BEGIN SUPPLIED INFORMATION

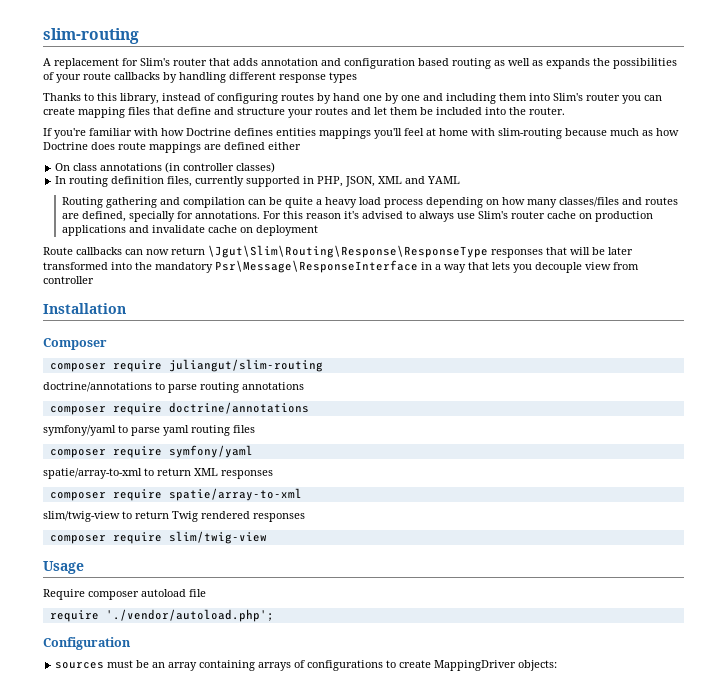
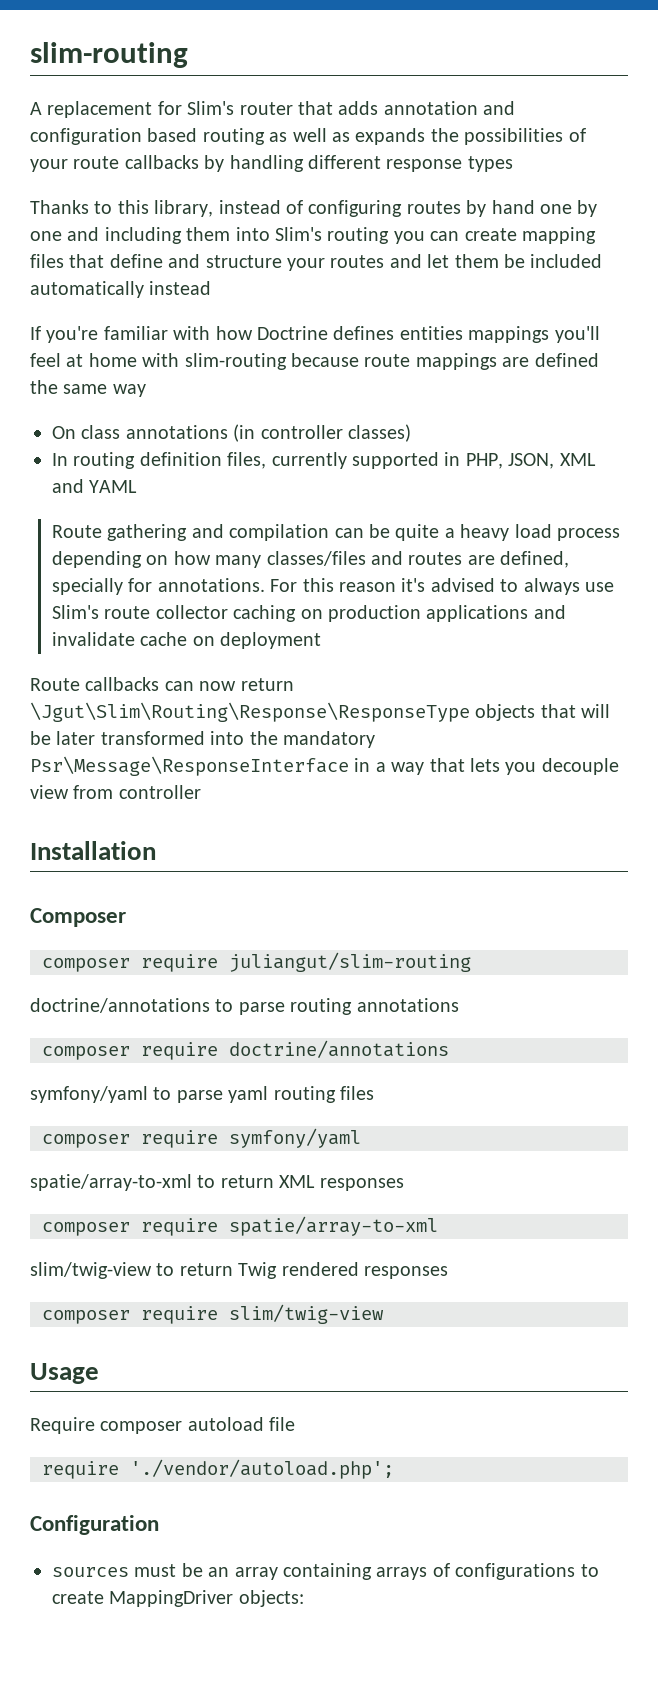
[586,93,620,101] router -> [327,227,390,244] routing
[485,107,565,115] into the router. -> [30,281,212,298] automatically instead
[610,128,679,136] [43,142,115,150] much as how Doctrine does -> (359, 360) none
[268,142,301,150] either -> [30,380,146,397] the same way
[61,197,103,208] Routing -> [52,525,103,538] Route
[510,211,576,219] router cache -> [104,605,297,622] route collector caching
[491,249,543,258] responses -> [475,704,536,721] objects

END SUPPLIED INFORMATION
BEGIN SUPPLIED INFORMATION

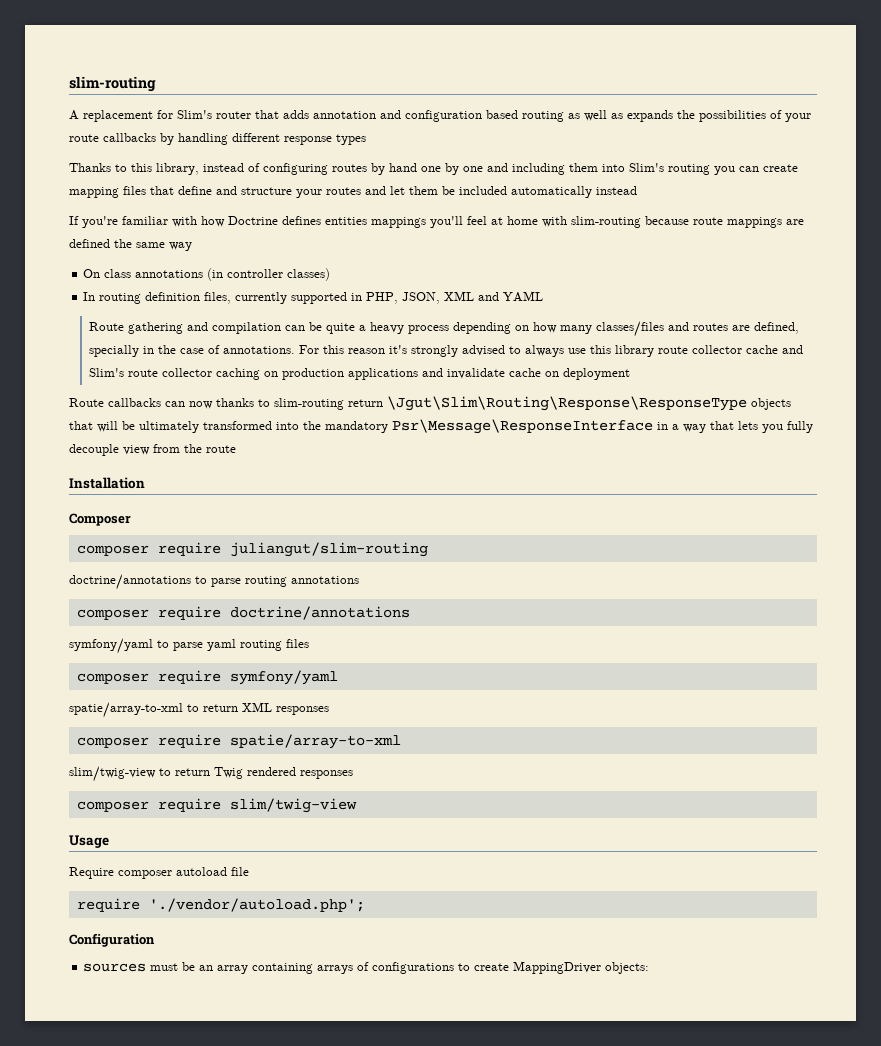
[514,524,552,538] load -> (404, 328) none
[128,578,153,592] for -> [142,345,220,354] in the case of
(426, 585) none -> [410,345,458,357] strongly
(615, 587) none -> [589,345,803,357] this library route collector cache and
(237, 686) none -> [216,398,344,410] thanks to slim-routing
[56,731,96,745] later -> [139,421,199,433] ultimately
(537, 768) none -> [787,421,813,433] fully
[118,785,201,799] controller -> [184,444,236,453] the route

END SUPPLIED INFORMATION
BEGIN SUPPLIED INFORMATION

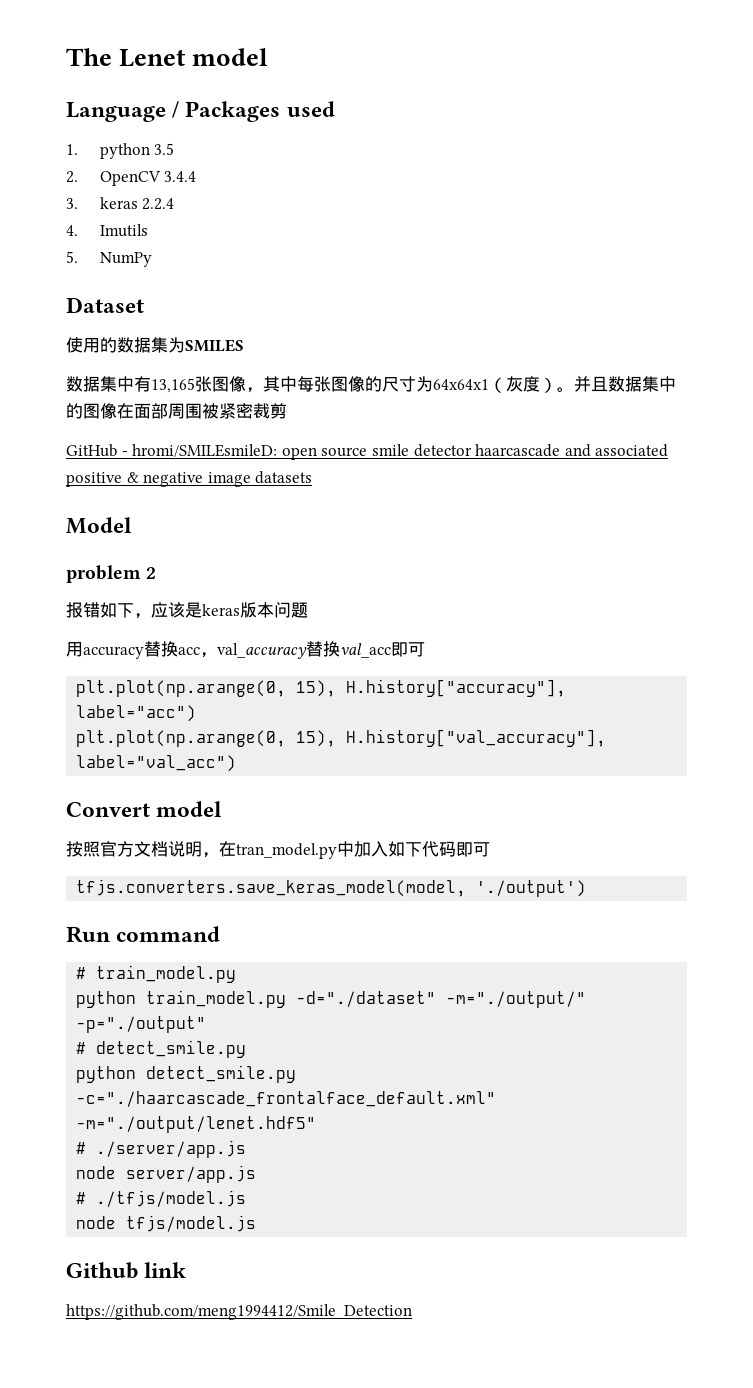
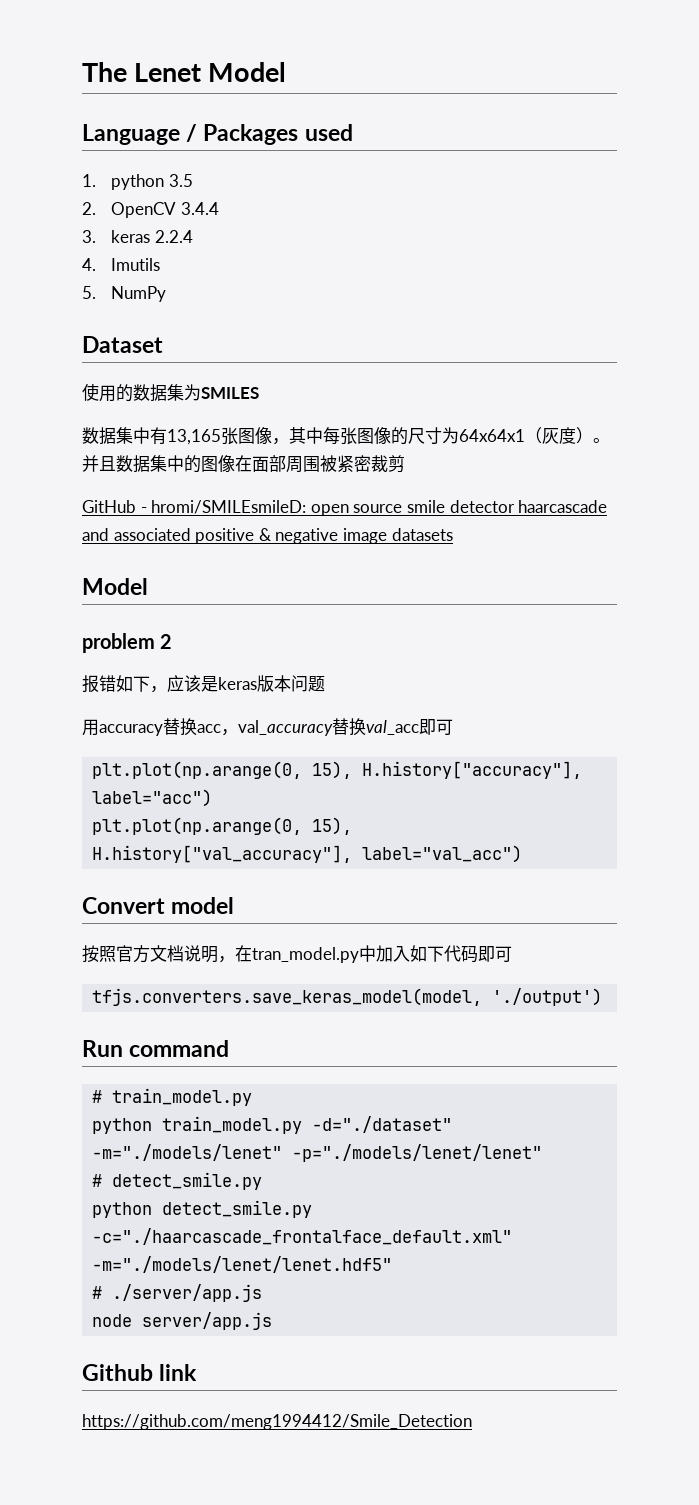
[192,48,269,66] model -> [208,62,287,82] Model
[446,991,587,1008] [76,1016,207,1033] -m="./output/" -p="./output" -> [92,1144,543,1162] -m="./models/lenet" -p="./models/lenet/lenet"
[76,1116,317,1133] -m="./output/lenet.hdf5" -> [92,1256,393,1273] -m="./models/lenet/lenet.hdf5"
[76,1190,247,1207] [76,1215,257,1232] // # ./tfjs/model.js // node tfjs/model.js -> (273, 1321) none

END SUPPLIED INFORMATION

WHAT YOU WILL DO
Produce a word-for-word copy of everything above from the line holding "[510,211,576,219] router cache" down to the line holding "[491,249,543,258] responses ->", with both of those lines kept.

RESULT OF THIS TASK
[510,211,576,219] router cache -> [104,605,297,622] route collector caching
[491,249,543,258] responses -> [475,704,536,721] objects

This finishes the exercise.